The dispute between the IRS and Catholic Answers began during the 2004 presidential election cycle when Frances Kissling, president of the pro-abortion advocacy group Catholics for Free Choice (CFFC), filed a complaint with the IRS demanding it revoke Catholic Answers’ tax-exempt status for engaging in political activity.

Catholic Answers had released an influential “Voter’s Guide for Serious Catholics”– which stated that Catholics remaining faithful to the Catholic Church and its teachings had to vote with “five non-negotiable” issues in mind: abortion, euthanasia, embryonic stem-cell research, human cloning, and homosexual “marriage.” The guide, however, did not mention or endorse any particular candidate, and, according to Keating, it had reached at least 20 million Catholic voters.

However, CFFC latched onto a statement by Keating in a Catholic Answers E-letter dated April 13, 2004. In that letter Keating mentioned his belief that Democratic Presidential candidate John F. Kerry is not a Catholic in good standing. In this context Keating stated, “Kerry is nominally Catholic, and he is vociferously pro-abortion. So far as I can tell, he flunks the test given in Catholic Answers’ Voter Guide for Serious Catholics: He is wrong on all five ‘non-negotiable’ issues listed there.”

In a letter to the agency, Kissling insisted that the IRS investigate Catholic Answers because its example would “threaten to encourage further non-compliance by other 501(c)(3) organizations.”

However, the IRS ruled that the Catholic Answers voter guide met the tax agency’s election criteria for non-profits, but also agreed that Keating’s statements in the E-letter constituted a political intervention, and so levied fines on the organization.

“Our lawyers win ninety percent of their cases and assure us that they are very confident of this case,” Catholic Answers spokesman Jimmy Akin told LifeSiteNews.com.
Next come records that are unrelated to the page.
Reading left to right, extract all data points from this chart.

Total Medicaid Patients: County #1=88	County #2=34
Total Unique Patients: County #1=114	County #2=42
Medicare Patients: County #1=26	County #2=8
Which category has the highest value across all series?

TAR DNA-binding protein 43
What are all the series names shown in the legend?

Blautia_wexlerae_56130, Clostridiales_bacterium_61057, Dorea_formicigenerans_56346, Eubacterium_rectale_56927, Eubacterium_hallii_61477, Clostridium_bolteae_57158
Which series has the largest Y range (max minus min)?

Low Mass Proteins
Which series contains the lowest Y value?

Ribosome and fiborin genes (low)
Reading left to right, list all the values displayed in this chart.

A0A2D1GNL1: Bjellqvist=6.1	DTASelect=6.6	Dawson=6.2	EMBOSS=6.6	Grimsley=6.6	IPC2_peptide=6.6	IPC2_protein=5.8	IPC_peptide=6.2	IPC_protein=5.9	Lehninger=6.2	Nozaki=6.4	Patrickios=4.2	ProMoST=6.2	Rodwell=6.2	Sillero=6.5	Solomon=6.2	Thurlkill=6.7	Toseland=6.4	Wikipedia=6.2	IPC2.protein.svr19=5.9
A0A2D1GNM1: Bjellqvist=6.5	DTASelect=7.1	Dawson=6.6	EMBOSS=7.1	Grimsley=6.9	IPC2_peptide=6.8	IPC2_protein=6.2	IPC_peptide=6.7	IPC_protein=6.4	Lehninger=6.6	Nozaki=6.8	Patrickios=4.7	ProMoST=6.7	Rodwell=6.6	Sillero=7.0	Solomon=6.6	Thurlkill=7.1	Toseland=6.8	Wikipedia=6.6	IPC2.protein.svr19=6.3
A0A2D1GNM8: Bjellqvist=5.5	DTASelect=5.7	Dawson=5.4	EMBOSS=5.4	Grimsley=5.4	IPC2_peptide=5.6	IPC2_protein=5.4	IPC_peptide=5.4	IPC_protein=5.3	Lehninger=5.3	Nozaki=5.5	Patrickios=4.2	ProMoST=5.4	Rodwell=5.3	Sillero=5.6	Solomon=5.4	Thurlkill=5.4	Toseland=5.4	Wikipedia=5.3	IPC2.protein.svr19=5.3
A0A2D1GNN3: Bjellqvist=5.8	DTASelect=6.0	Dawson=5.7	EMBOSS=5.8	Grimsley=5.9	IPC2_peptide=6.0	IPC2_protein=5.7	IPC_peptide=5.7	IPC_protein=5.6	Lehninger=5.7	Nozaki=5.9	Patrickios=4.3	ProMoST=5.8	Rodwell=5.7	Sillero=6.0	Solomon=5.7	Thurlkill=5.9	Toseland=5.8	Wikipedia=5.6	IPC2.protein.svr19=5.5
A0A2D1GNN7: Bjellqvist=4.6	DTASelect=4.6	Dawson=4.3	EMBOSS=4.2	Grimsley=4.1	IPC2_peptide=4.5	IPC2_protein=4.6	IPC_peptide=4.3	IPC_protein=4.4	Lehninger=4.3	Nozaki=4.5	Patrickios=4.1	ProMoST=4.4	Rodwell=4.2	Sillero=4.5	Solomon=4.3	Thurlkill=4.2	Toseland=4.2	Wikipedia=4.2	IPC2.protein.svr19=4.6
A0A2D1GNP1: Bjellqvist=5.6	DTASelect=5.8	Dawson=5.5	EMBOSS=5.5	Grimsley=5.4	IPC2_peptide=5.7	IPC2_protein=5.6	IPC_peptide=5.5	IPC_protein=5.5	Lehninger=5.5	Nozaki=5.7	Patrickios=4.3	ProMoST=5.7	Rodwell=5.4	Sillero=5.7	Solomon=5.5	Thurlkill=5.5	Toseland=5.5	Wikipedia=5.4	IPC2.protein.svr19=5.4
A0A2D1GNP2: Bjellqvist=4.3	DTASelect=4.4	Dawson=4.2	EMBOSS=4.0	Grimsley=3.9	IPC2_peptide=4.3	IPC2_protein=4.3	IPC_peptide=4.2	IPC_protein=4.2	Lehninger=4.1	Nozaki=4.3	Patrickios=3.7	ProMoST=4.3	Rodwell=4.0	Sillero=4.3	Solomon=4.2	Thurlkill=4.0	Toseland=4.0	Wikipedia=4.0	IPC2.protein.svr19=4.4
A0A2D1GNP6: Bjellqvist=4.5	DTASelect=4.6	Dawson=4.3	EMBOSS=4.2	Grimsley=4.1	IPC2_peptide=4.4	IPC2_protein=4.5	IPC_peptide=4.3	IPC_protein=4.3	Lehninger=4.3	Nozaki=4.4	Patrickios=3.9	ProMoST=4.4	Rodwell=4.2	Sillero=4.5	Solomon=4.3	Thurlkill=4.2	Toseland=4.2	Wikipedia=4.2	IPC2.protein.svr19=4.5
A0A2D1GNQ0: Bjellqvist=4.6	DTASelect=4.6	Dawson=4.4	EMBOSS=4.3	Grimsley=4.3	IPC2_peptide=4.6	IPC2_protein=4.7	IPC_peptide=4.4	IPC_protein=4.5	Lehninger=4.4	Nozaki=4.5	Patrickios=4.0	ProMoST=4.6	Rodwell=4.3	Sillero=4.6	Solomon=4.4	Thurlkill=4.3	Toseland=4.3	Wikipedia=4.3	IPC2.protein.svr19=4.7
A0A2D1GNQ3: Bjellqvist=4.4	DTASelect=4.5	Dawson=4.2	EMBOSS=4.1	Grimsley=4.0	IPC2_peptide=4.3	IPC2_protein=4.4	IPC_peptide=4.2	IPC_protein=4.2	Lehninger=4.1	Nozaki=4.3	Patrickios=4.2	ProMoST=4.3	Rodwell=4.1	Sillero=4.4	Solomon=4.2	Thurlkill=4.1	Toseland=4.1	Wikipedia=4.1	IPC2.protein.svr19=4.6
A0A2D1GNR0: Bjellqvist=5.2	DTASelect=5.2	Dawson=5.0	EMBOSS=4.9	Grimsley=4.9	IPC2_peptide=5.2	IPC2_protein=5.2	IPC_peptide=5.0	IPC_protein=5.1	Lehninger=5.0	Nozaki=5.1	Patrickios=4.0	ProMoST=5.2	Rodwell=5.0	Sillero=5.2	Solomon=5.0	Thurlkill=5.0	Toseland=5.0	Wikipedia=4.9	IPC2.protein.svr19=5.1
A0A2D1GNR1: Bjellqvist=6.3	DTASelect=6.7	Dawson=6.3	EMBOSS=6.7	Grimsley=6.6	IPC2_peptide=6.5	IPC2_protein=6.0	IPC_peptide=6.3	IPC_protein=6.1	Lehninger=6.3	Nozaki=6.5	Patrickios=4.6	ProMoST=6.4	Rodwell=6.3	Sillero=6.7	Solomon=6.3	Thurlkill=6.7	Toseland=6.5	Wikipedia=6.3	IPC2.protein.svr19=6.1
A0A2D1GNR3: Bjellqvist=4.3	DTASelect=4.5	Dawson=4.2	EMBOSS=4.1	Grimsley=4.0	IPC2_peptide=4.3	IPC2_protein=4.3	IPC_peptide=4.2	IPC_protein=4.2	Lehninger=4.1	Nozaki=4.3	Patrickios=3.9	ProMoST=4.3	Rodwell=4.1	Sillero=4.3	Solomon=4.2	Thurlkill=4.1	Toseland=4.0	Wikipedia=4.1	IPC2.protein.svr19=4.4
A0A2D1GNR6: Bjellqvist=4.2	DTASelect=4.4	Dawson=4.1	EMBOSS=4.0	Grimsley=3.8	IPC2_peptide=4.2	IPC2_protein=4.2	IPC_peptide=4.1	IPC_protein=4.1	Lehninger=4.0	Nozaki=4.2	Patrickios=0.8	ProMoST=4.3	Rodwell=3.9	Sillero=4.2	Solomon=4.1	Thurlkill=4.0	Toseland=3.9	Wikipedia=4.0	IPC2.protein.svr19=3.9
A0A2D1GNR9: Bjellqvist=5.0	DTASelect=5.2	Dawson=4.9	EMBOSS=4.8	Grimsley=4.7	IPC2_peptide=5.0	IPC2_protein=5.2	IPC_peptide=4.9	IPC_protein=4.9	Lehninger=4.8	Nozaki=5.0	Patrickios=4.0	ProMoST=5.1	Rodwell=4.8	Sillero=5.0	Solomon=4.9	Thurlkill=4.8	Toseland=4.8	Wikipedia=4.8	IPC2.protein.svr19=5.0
The firm of Bopp, Coleson, and Bostrom is representing Catholic Answers, and according to Akin, “the relevant legal test is direct endorsement of a candidate or direct dis-endorsement, so that you have to expressly say: ‘vote for this person,’ or ‘don’t vote for this person,’ as opposed to being able to talk forcefully about moral issues or that this candidate has not voted appropriately in these matters.”

Akin added that Catholic Answers was very hopeful about the outcome of the case: “We think it could liberate non-profits from the shackles they’ve been under with the IRS for the last several decades that have basically caused them to cower in silence and allow immoral forces in government to ride roughshod over traditional values.”